True Lender Doctrine: Substance Over Form

• CashCall, Inc. v. Morrisey , 2014 W. Va. LEXIS 587 (May 30, 2014) – CashCall operated an Internet loan program that used a South Dakota bank to fund consumer loans to WV customers in excess of the WV usury rate. – State initiated usurious lending claims against CashCall, arguing that CashCall was the true lender because it had the predominant economic interest in the loans. – CashCall argued that the real lender should be determined by reference to which entity set terms and conditions of loans and extended the credit – The court ruled that the “predominant economic interest” test is the proper standard to determine the true lender because it examines the substance and not just the form of the bank-nonbank agreements. • Relied on true lender authorities in removal cases, Rehoboth , and WV usury policy • Distinguished Krispin on the grounds that nonbank entity in that case was a corporate affiliate of the bank.

For Discussion Purposes Only

True Lender Doctrine: Substance Over Form (cont.)

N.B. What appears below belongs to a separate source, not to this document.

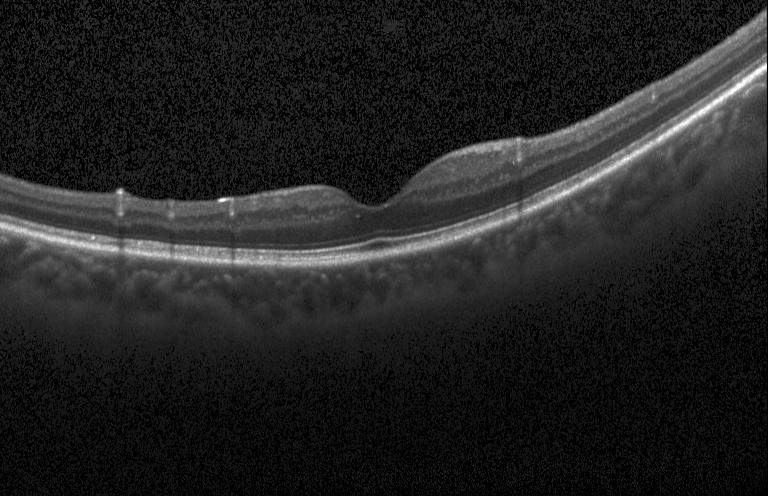

Assessment: neither CNV, DME, nor drusen.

• Several true lender decisions have followed the approach in Morrisey of looking at substance over form of bank-nonbank arrangements. – Commonwealth of Pennsylvania v. Think Finance, Inc. , et al., Civil Action No. 14-cv-7139 (E.D. Pa) (payday lender). – CFPB v. CashCall, Inc. , 2016 WL 4820635 (C.D. Cal. Aug. 31, 2016) (payday lender) – Colo. ex rel. Meade v. Avant of Colo. LLC , 2017 U.S. Dist. LEXIS 218763 (D. Colo. Dec. 20, 2017) (marketplace lender) – CashCall, Inc. v. Md. Comm'r of Fin. Regulation , 448 Md. 412 (2016) (credit service business) • As in Morrisey , these cases generally consider the totality of the circumstances to determine which entity has the predominant economic interest in the transaction, and thus is the true lender.